ABOUT THIS TASK:
Every entry that follows is to be duplicated exactly.

══ INPUT DATA ══

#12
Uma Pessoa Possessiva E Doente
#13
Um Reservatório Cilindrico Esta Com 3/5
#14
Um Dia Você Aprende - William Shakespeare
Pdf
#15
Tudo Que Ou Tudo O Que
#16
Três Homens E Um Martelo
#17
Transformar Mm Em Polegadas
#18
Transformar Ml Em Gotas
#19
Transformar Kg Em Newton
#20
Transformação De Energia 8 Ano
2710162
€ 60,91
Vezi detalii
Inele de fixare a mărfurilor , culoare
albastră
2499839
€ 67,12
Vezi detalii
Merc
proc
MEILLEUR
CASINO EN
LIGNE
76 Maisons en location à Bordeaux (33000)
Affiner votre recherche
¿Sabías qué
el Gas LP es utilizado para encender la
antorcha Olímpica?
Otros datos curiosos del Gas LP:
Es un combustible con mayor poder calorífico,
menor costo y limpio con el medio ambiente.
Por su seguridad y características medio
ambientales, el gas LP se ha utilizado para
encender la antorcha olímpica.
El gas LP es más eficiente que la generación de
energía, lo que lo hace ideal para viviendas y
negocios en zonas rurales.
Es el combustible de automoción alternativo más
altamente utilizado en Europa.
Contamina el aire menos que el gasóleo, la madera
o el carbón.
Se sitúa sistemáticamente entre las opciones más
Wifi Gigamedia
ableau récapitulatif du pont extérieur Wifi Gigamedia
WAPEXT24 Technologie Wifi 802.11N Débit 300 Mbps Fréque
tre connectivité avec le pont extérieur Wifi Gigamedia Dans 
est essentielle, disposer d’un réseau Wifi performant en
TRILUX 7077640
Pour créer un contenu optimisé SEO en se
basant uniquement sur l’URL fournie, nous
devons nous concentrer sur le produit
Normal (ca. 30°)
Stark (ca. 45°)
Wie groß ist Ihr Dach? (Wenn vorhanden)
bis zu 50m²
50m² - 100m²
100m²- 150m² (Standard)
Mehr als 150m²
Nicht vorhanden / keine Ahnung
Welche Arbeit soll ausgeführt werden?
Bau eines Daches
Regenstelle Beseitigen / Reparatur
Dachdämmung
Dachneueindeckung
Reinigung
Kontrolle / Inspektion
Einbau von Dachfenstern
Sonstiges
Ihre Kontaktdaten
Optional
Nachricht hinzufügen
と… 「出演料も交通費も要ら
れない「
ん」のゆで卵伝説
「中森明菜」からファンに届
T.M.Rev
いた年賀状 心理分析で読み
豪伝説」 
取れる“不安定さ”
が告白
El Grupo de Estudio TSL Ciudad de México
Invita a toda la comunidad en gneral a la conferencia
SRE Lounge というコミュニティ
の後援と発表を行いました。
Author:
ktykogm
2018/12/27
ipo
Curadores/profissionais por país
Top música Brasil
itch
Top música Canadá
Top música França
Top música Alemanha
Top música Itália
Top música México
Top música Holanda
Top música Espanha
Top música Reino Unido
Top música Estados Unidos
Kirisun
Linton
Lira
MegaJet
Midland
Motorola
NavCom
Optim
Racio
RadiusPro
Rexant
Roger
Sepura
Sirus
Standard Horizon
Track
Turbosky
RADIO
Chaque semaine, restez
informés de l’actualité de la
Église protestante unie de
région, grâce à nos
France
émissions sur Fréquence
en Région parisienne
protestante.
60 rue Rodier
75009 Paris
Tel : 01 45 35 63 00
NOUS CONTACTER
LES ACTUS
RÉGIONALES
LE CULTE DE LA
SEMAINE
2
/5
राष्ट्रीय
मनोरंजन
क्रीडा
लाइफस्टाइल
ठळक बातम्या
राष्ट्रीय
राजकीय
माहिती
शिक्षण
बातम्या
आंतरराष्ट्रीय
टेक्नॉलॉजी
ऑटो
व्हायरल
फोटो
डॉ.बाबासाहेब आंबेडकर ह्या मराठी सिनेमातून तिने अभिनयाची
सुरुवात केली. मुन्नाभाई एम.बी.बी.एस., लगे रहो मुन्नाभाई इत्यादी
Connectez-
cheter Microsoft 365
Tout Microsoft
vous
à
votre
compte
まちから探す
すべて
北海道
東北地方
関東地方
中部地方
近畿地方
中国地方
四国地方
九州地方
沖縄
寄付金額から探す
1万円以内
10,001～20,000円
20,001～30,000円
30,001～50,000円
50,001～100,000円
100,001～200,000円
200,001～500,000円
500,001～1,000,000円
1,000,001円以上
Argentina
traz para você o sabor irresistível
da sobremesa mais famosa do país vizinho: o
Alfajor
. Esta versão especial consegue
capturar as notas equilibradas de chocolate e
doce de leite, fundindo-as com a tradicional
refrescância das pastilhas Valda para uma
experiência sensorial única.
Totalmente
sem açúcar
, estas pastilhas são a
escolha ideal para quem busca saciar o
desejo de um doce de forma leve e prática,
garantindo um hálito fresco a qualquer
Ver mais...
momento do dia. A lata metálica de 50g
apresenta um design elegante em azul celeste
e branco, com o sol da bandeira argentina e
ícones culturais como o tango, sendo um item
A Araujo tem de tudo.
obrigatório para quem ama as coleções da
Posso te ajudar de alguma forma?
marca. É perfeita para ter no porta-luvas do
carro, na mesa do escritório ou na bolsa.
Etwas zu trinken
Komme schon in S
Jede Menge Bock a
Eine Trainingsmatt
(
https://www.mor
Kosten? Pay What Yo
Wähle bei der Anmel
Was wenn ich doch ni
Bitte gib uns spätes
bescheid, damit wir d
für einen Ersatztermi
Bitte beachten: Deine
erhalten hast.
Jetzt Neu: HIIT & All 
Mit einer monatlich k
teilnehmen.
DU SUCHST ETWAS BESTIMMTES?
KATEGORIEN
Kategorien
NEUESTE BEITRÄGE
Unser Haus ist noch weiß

═══

RESPONSE TO THE EXERCISE:
#12
Uma Pessoa Possessiva E Doente
#13
Um Reservatório Cilindrico Esta Com 3/5
#14
Um Dia Você Aprende - William Shakespeare
Pdf
#15
Tudo Que Ou Tudo O Que
#16
Três Homens E Um Martelo
#17
Transformar Mm Em Polegadas
#18
Transformar Ml Em Gotas
#19
Transformar Kg Em Newton
#20
Transformação De Energia 8 Ano
2710162
€ 60,91
Vezi detalii
Inele de fixare a mărfurilor , culoare
albastră
2499839
€ 67,12
Vezi detalii
Merc
proc
MEILLEUR
CASINO EN
LIGNE
76 Maisons en location à Bordeaux (33000)
Affiner votre recherche
¿Sabías qué
el Gas LP es utilizado para encender la
antorcha Olímpica?
Otros datos curiosos del Gas LP:
Es un combustible con mayor poder calorífico,
menor costo y limpio con el medio ambiente.
Por su seguridad y características medio
ambientales, el gas LP se ha utilizado para
encender la antorcha olímpica.
El gas LP es más eficiente que la generación de
energía, lo que lo hace ideal para viviendas y
negocios en zonas rurales.
Es el combustible de automoción alternativo más
altamente utilizado en Europa.
Contamina el aire menos que el gasóleo, la madera
o el carbón.
Se sitúa sistemáticamente entre las opciones más
Wifi Gigamedia
ableau récapitulatif du pont extérieur Wifi Gigamedia
WAPEXT24 Technologie Wifi 802.11N Débit 300 Mbps Fréque
tre connectivité avec le pont extérieur Wifi Gigamedia Dans 
est essentielle, disposer d’un réseau Wifi performant en
TRILUX 7077640
Pour créer un contenu optimisé SEO en se
basant uniquement sur l’URL fournie, nous
devons nous concentrer sur le produit
Normal (ca. 30°)
Stark (ca. 45°)
Wie groß ist Ihr Dach? (Wenn vorhanden)
bis zu 50m²
50m² - 100m²
100m²- 150m² (Standard)
Mehr als 150m²
Nicht vorhanden / keine Ahnung
Welche Arbeit soll ausgeführt werden?
Bau eines Daches
Regenstelle Beseitigen / Reparatur
Dachdämmung
Dachneueindeckung
Reinigung
Kontrolle / Inspektion
Einbau von Dachfenstern
Sonstiges
Ihre Kontaktdaten
Optional
Nachricht hinzufügen
と… 「出演料も交通費も要ら
れない「
ん」のゆで卵伝説
「中森明菜」からファンに届
T.M.Rev
いた年賀状 心理分析で読み
豪伝説」 
取れる“不安定さ”
が告白
El Grupo de Estudio TSL Ciudad de México
Invita a toda la comunidad en gneral a la conferencia
SRE Lounge というコミュニティ
の後援と発表を行いました。
Author:
ktykogm
2018/12/27
ipo
Curadores/profissionais por país
Top música Brasil
itch
Top música Canadá
Top música França
Top música Alemanha
Top música Itália
Top música México
Top música Holanda
Top música Espanha
Top música Reino Unido
Top música Estados Unidos
Kirisun
Linton
Lira
MegaJet
Midland
Motorola
NavCom
Optim
Racio
RadiusPro
Rexant
Roger
Sepura
Sirus
Standard Horizon
Track
Turbosky
RADIO
Chaque semaine, restez
informés de l’actualité de la
Église protestante unie de
région, grâce à nos
France
émissions sur Fréquence
en Région parisienne
protestante.
60 rue Rodier
75009 Paris
Tel : 01 45 35 63 00
NOUS CONTACTER
LES ACTUS
RÉGIONALES
LE CULTE DE LA
SEMAINE
2
/5
राष्ट्रीय
मनोरंजन
क्रीडा
लाइफस्टाइल
ठळक बातम्या
राष्ट्रीय
राजकीय
माहिती
शिक्षण
बातम्या
आंतरराष्ट्रीय
टेक्नॉलॉजी
ऑटो
व्हायरल
फोटो
डॉ.बाबासाहेब आंबेडकर ह्या मराठी सिनेमातून तिने अभिनयाची
सुरुवात केली. मुन्नाभाई एम.बी.बी.एस., लगे रहो मुन्नाभाई इत्यादी
Connectez-
cheter Microsoft 365
Tout Microsoft
vous
à
votre
compte
まちから探す
すべて
北海道
東北地方
関東地方
中部地方
近畿地方
中国地方
四国地方
九州地方
沖縄
寄付金額から探す
1万円以内
10,001～20,000円
20,001～30,000円
30,001～50,000円
50,001～100,000円
100,001～200,000円
200,001～500,000円
500,001～1,000,000円
1,000,001円以上
Argentina
traz para você o sabor irresistível
da sobremesa mais famosa do país vizinho: o
Alfajor
. Esta versão especial consegue
capturar as notas equilibradas de chocolate e
doce de leite, fundindo-as com a tradicional
refrescância das pastilhas Valda para uma
experiência sensorial única.
Totalmente
sem açúcar
, estas pastilhas são a
escolha ideal para quem busca saciar o
desejo de um doce de forma leve e prática,
garantindo um hálito fresco a qualquer
Ver mais...
momento do dia. A lata metálica de 50g
apresenta um design elegante em azul celeste
e branco, com o sol da bandeira argentina e
ícones culturais como o tango, sendo um item
A Araujo tem de tudo.
obrigatório para quem ama as coleções da
Posso te ajudar de alguma forma?
marca. É perfeita para ter no porta-luvas do
carro, na mesa do escritório ou na bolsa.
Etwas zu trinken
Komme schon in S
Jede Menge Bock a
Eine Trainingsmatt
(
https://www.mor
Kosten? Pay What Yo
Wähle bei der Anmel
Was wenn ich doch ni
Bitte gib uns spätes
bescheid, damit wir d
für einen Ersatztermi
Bitte beachten: Deine
erhalten hast.
Jetzt Neu: HIIT & All 
Mit einer monatlich k
teilnehmen.
DU SUCHST ETWAS BESTIMMTES?
KATEGORIEN
Kategorien
NEUESTE BEITRÄGE
Unser Haus ist noch weiß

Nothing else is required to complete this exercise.